*Assigned task:* From the entries below, please output exactly the lines starting at the one containing "Number | 919-994-6223 |" and ending at the one containing "FCM’s Customer Secured", both included.

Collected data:
== Segment start ==

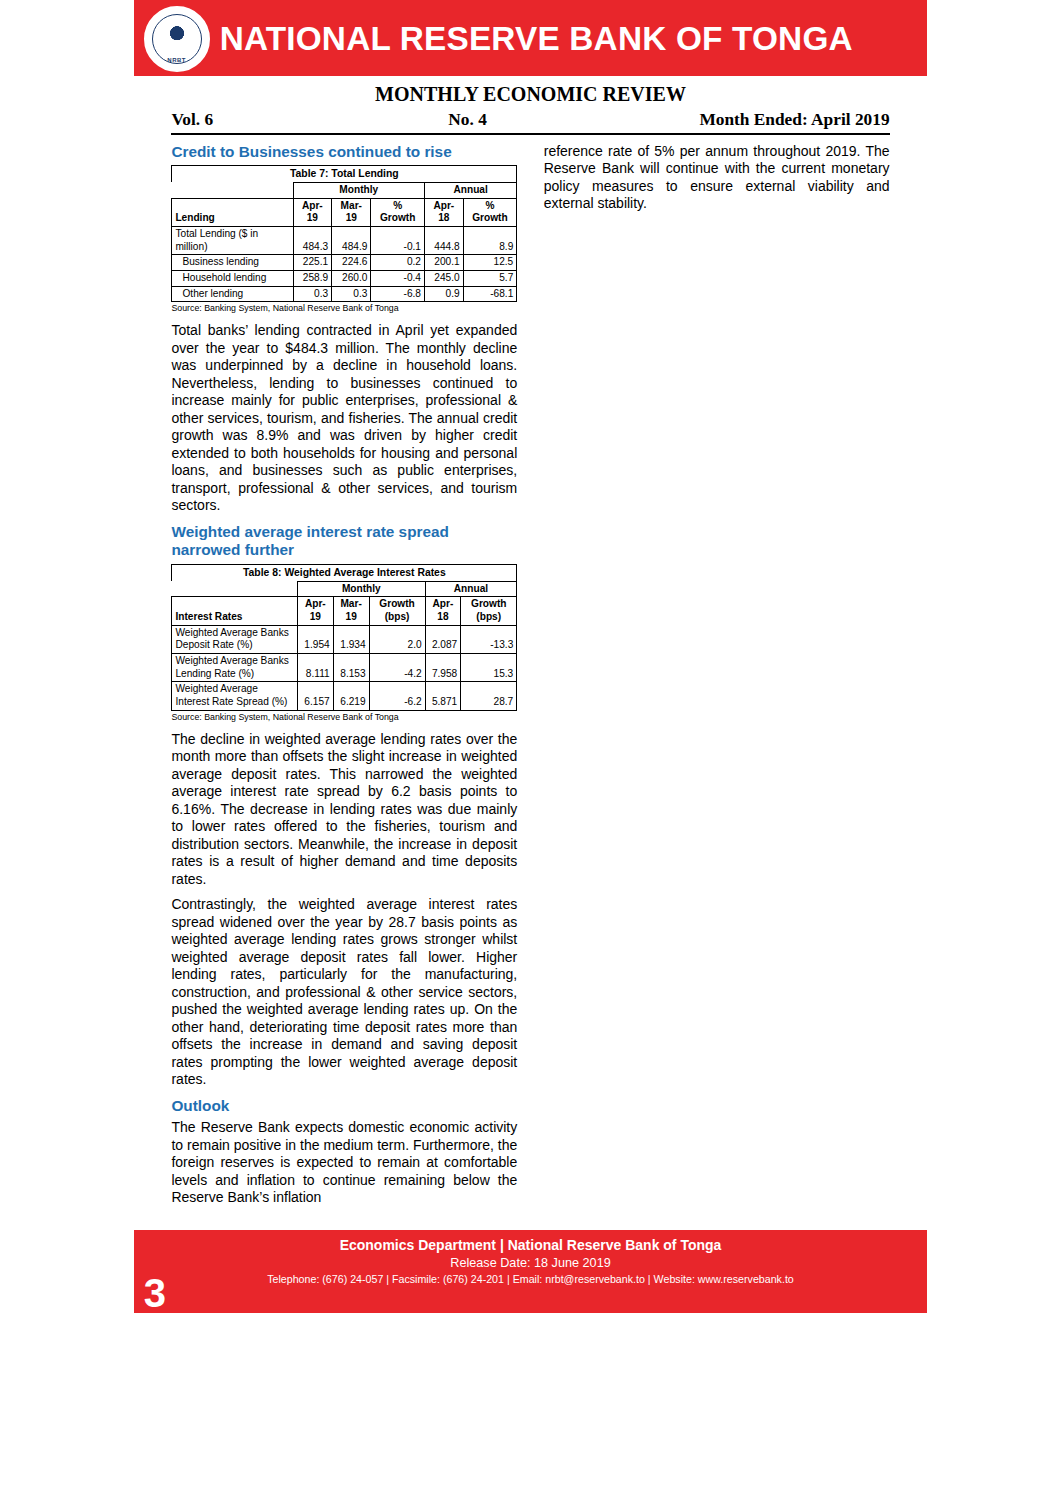NATIONAL RESERVE BANK OF TONGA
MONTHLY ECONOMIC REVIEW
Vol. 6
No. 4
Month Ended: April 2019
Credit to Businesses continued to rise
Table 7: Total Lending
| | Monthly | Annual |
| --- | --- | --- |
| Lending | Apr-19 | Mar-19 | % Growth | Apr-18 | % Growth |
| Total Lending ($ in million) | 484.3 | 484.9 | -0.1 | 444.8 | 8.9 |
| Business lending | 225.1 | 224.6 | 0.2 | 200.1 | 12.5 |
| Household lending | 258.9 | 260.0 | -0.4 | 245.0 | 5.7 |
| Other lending | 0.3 | 0.3 | -6.8 | 0.9 | -68.1 |
Source: Banking System, National Reserve Bank of Tonga
Total banks’ lending contracted in April yet expanded over the year to $484.3 million. The monthly decline was underpinned by a decline in household loans. Nevertheless, lending to businesses continued to increase mainly for public enterprises, professional & other services, tourism, and fisheries. The annual credit growth was 8.9% and was driven by higher credit extended to both households for housing and personal loans, and businesses such as public enterprises, transport, professional & other services, and tourism sectors.
Weighted average interest rate spread narrowed further
Table 8: Weighted Average Interest Rates
| | Monthly | Annual |
| --- | --- | --- |
| Interest Rates | Apr-19 | Mar-19 | Growth (bps) | Apr-18 | Growth (bps) |
| Weighted Average Banks Deposit Rate (%) | 1.954 | 1.934 | 2.0 | 2.087 | -13.3 |
| Weighted Average Banks Lending Rate (%) | 8.111 | 8.153 | -4.2 | 7.958 | 15.3 |
| Weighted Average Interest Rate Spread (%) | 6.157 | 6.219 | -6.2 | 5.871 | 28.7 |
Source: Banking System, National Reserve Bank of Tonga
The decline in weighted average lending rates over the month more than offsets the slight increase in weighted average deposit rates. This narrowed the weighted average interest rate spread by 6.2 basis points to 6.16%. The decrease in lending rates was due mainly to lower rates offered to the fisheries, tourism and distribution sectors. Meanwhile, the increase in deposit rates is a result of higher demand and time deposits rates.
Contrastingly, the weighted average interest rates spread widened over the year by 28.7 basis points as weighted average lending rates grows stronger whilst weighted average deposit rates fall lower. Higher lending rates, particularly for the manufacturing, construction, and professional & other service sectors, pushed the weighted average lending rates up. On the other hand, deteriorating time deposit rates more than offsets the increase in demand and saving deposit rates prompting the lower weighted average deposit rates.
Outlook
The Reserve Bank expects domestic economic activity to remain positive in the medium term. Furthermore, the foreign reserves is expected to remain at comfortable levels and inflation to continue remaining below the Reserve Bank’s inflation
reference rate of 5% per annum throughout 2019. The Reserve Bank will continue with the current monetary policy measures to ensure external viability and external stability.
3
Economics Department | National Reserve Bank of Tonga
Release Date: 18 June 2019
Telephone: (676) 24-057 | Facsimile: (676) 24-201 | Email: nrbt@reservebank.to | Website: www.reservebank.to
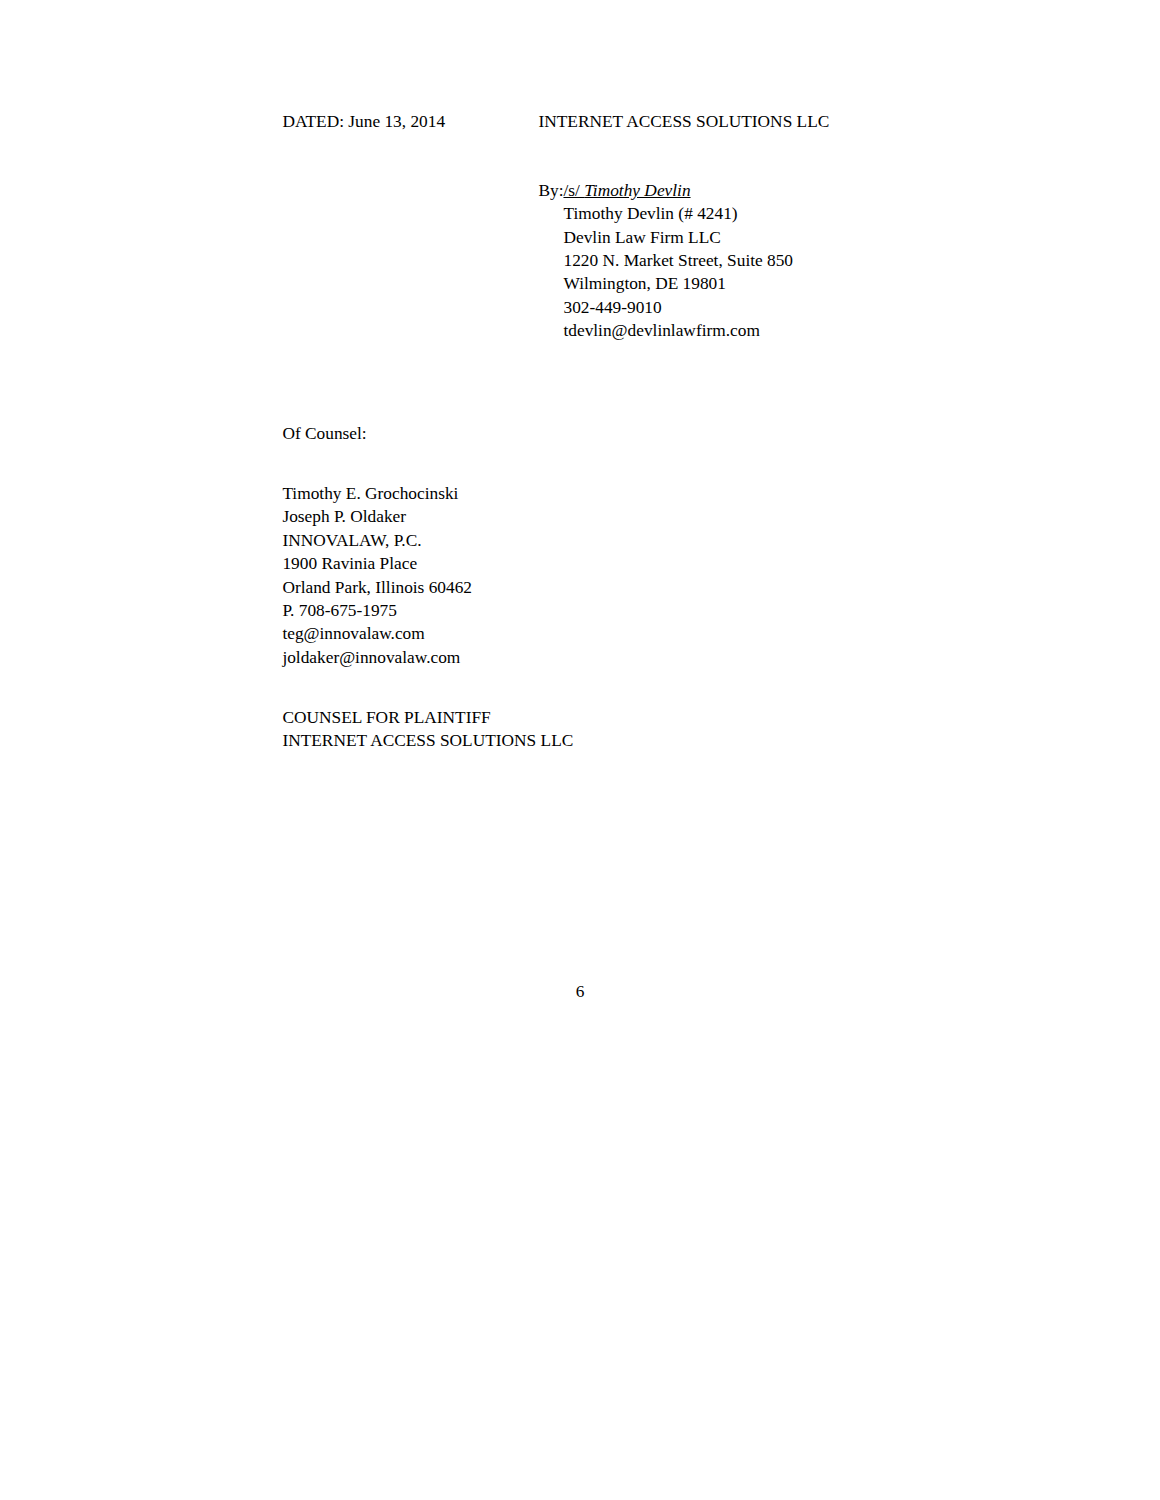| DATED: June 13, 2014 | INTERNET ACCESS SOLUTIONS LLC |
| | / By: / /s/ Timothy Devlin Timothy Devlin (# 4241) Devlin Law Firm LLC 1220 N. Market Street, Suite 850 Wilmington, DE 19801 302-449-9010 tdevlin@devlinlawfirm.com / |
Of Counsel:
Timothy E. Grochocinski
Joseph P. Oldaker
INNOVALAW, P.C.
1900 Ravinia Place
Orland Park, Illinois 60462
P. 708-675-1975
teg@innovalaw.com
joldaker@innovalaw.com
COUNSEL FOR PLAINTIFF
INTERNET ACCESS SOLUTIONS LLC
6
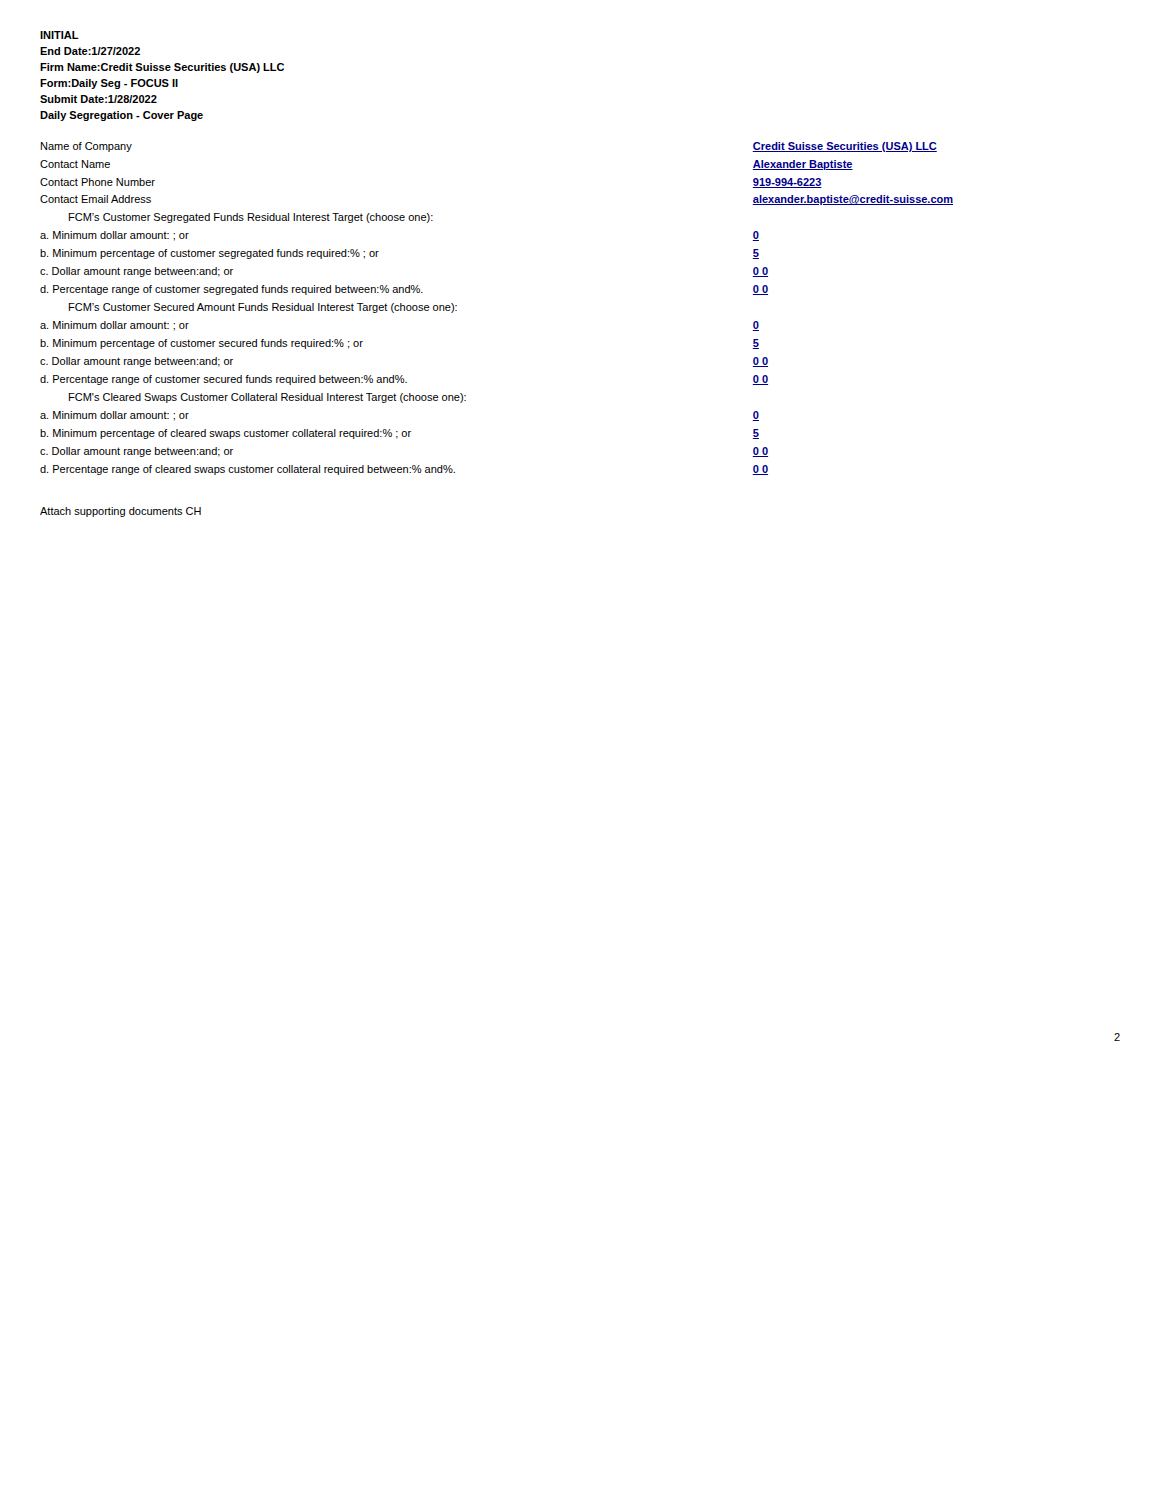INITIAL
End Date:1/27/2022
Firm Name:Credit Suisse Securities (USA) LLC
Form:Daily Seg - FOCUS II
Submit Date:1/28/2022
Daily Segregation - Cover Page
| Name of Company | Credit Suisse Securities (USA) LLC |
| Contact Name | Alexander Baptiste |
| Contact Phone Number | 919-994-6223 |
| Contact Email Address | alexander.baptiste@credit-suisse.com |
| FCM’s Customer Segregated Funds Residual Interest Target (choose one): | |
| a. Minimum dollar amount: ; or | 0 |
| b. Minimum percentage of customer segregated funds required:% ; or | 5 |
| c. Dollar amount range between:and; or | 0 0 |
| d. Percentage range of customer segregated funds required between:% and%. | 0 0 |
| FCM’s Customer Secured Amount Funds Residual Interest Target (choose one): | |
| a. Minimum dollar amount: ; or | 0 |
| b. Minimum percentage of customer secured funds required:% ; or | 5 |
| c. Dollar amount range between:and; or | 0 0 |
| d. Percentage range of customer secured funds required between:% and%. | 0 0 |
| FCM's Cleared Swaps Customer Collateral Residual Interest Target (choose one): | |
| a. Minimum dollar amount: ; or | 0 |
| b. Minimum percentage of cleared swaps customer collateral required:% ; or | 5 |
| c. Dollar amount range between:and; or | 0 0 |
| d. Percentage range of cleared swaps customer collateral required between:% and%. | 0 0 |
Attach supporting documents CH
2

== Segment end ==

*Your response:*
| Contact Phone Number | 919-994-6223 |
| Contact Email Address | alexander.baptiste@credit-suisse.com |
| FCM’s Customer Segregated Funds Residual Interest Target (choose one): | |
| a. Minimum dollar amount: ; or | 0 |
| b. Minimum percentage of customer segregated funds required:% ; or | 5 |
| c. Dollar amount range between:and; or | 0 0 |
| d. Percentage range of customer segregated funds required between:% and%. | 0 0 |
| FCM’s Customer Secured Amount Funds Residual Interest Target (choose one): | |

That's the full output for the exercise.